▸ Assignment A
Repeat the entries from the line containing "Question: Does dark" through the end of the entries, keeping both of those lines.

▸ Source extract
- Opening Delimiter -

April 20              
Bob Rutledge (McGill University)
Title: “Measuring the Dense Matter Equation of State with the International X-ray Observatory”
Abstract: Observations of the thermal emission from hydrogen atmosphere neutron stars can provide simultaneous measurements of neutron star masses and radii, made possible with future large-collecting area, high spectral resolution X-ray observatories.   In this talk, I will briefly review the observational situation of neutron star radii measurements using this technique, where future observations are headed, and how observations with the proposed International X-ray Observatory can provide tight, simultaneous measurements of both neutron star masses and radii. These methods will be sufficient for determining the dense matter equation of state, which has challenged nuclear physicists for decades.

April 27              
Rajan Gupta (Los Alamos National Laboratory)
Title: "Geospatial Cognition and Understanding of Global Energy Systems"
Abstract: Energy systems are enormous, complex, dynamical and adaptive.  Understanding them is crucial as energy is the key to development and is the basis of modern technological societies and, at the same time, because of rising concern for associated environmental impacts and contributions to climate change.  Fossil fuels (oil, coal, and gas) provided over 80 percent of the energy in the 20th century and will, most likely, persist well into the 21st century in spite of our best intentions.

- Closing Delimiter -

▸ Data
- Opening Delimiter -

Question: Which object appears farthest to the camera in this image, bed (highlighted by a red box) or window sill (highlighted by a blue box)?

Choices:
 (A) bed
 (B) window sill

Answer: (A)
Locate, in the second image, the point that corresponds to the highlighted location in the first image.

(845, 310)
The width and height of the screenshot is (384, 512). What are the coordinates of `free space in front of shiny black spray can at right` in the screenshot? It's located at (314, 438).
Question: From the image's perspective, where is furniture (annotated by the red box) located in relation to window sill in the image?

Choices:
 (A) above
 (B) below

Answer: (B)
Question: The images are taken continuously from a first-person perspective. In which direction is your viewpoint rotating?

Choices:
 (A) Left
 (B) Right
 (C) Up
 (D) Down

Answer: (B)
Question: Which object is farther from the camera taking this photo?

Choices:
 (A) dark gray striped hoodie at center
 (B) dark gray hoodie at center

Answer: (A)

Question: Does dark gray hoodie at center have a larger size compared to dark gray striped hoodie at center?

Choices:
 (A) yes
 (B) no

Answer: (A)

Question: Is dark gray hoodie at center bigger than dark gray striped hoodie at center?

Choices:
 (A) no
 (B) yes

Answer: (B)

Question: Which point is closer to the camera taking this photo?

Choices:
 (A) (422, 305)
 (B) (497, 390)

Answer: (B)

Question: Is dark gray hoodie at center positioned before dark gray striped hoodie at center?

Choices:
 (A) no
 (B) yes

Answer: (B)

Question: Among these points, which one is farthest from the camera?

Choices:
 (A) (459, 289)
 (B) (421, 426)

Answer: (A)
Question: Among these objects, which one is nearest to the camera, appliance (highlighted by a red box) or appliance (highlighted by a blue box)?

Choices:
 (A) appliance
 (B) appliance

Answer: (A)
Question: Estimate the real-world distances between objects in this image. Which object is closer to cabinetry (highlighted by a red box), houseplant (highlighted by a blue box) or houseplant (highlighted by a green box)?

- Closing Delimiter -

▸ Assignment B
According to the seminar listings, why is understanding global energy systems crucial?

▸ Problem solution A
Question: Does dark gray hoodie at center have a larger size compared to dark gray striped hoodie at center?

Choices:
 (A) yes
 (B) no

Answer: (A)

Question: Is dark gray hoodie at center bigger than dark gray striped hoodie at center?

Choices:
 (A) no
 (B) yes

Answer: (B)

Question: Which point is closer to the camera taking this photo?

Choices:
 (A) (422, 305)
 (B) (497, 390)

Answer: (B)

Question: Is dark gray hoodie at center positioned before dark gray striped hoodie at center?

Choices:
 (A) no
 (B) yes

Answer: (B)

Question: Among these points, which one is farthest from the camera?

Choices:
 (A) (459, 289)
 (B) (421, 426)

Answer: (A)
Question: Among these objects, which one is nearest to the camera, appliance (highlighted by a red box) or appliance (highlighted by a blue box)?

Choices:
 (A) appliance
 (B) appliance

Answer: (A)
Question: Estimate the real-world distances between objects in this image. Which object is closer to cabinetry (highlighted by a red box), houseplant (highlighted by a blue box) or houseplant (highlighted by a green box)?

▸ Problem solution B
Understanding energy systems is crucial because energy is the key to development and the basis of modern technological societies. It also matters because of rising concern about energy's environmental impacts and its contributions to climate change.